■ **Obiettivo del compito**:
Continua il testo sulla candidatura di Padova Urbs picta, riprendendo subito dopo la sua ultima frase.

■ **Sezione del testo**:

Giorgio Andrian, project manager della candidatura di Padova Urbs picta, ci racconta questo percorso:

«La cultura è un (eccezionale) laboratorio sociale, o non è.  Pensarla come un settore da addetti ai lavori significa negare alla cultura il suo enorme potenziale: quello di contribuire al benessere, individuale e collettivo, di favorire la coesione sociale e di stimolare la creatività e l’innovazione. Questo periodo di pandemia, semmai ci fossero stati dei dubbi, ce lo ha dimostrato con disperata prepotenza. Questo era già stato il messaggio – per chi è stato attento a coglierlo – del 2018 Anno Europeo del Patrimonio Culturale: farci capire – paradossalmente a noi italiani in primis –  che la fruizione del nostro patrimonio culturale deve servire prima di tutto a farci stare meglio, come individui e come collettività.

■ **Record estratti**:
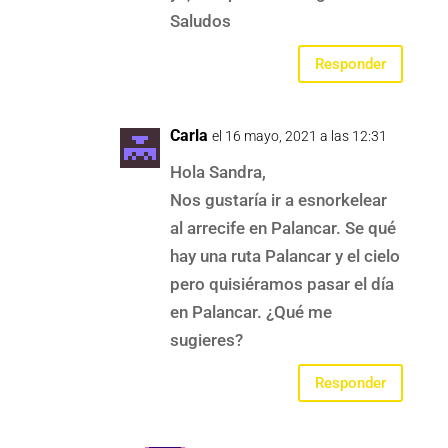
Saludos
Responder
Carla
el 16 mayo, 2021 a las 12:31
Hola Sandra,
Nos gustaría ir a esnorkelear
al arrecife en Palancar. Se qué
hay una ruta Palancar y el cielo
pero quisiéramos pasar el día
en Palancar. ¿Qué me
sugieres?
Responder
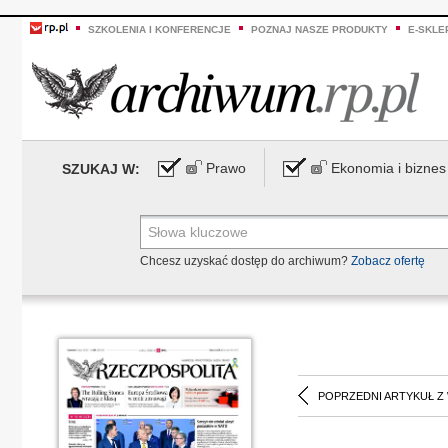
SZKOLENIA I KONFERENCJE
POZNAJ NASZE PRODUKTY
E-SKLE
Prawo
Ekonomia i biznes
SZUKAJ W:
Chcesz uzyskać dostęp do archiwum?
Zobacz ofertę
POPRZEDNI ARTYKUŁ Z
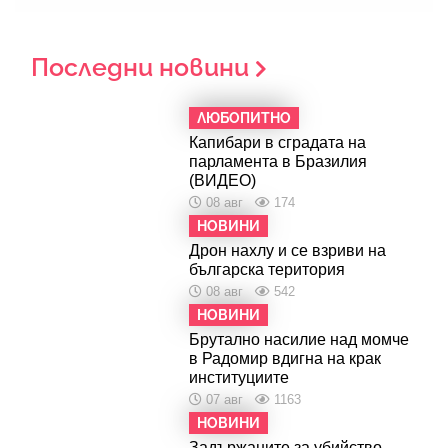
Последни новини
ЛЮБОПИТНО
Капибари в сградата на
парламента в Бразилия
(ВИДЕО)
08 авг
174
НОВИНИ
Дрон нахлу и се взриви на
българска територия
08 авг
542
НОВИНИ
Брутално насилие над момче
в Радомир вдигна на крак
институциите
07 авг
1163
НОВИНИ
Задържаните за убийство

---

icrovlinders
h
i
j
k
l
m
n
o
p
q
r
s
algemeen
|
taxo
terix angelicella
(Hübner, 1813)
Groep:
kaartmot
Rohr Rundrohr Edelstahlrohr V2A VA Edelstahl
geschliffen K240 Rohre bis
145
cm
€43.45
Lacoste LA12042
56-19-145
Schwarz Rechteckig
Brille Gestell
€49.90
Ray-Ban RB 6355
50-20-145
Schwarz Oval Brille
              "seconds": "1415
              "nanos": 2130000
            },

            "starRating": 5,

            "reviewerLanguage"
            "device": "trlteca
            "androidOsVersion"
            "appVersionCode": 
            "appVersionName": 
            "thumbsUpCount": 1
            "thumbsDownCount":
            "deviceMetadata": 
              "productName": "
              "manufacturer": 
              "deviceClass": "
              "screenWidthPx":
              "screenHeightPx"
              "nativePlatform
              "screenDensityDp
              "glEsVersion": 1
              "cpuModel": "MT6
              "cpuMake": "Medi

■ **Risultato della prova**:
Questo è confortato da un crescente numero di studi medici che stabiliscono delle correlazioni positive tra la fruizione culturale e il miglioramento delle condizioni psico-fisiche delle persone. Proprio a Padova vengono portate avanti delle sperimentazioni mediche, come quelle condotte dal Prof. Gabelli dell’Azienda Ospedaliera Universitaria, sulla terapia contro il decadimento cognitivo degli affetti da Alzhaimer, tramite la visita ai musei.

Ma ancor più, la fruizione del nostro patrimonio culturale deve essere organizzata per andare oltre la mera visita passiva ai luoghi e alle testimonianze del passato; e diventare un occasione per favorire la coesione sociale. Lo abbiamo riscontrato anche noi – pur senza riuscire a misurarlo scientificamente – tra i tanti partecipanti alle molte iniziative aperte al pubblico che abbiamo organizzato, soprattutto negli ultimi due anni di attività della candidatura UNESCO, quando ci siamo occupati della preparazione del Piano di Gestione.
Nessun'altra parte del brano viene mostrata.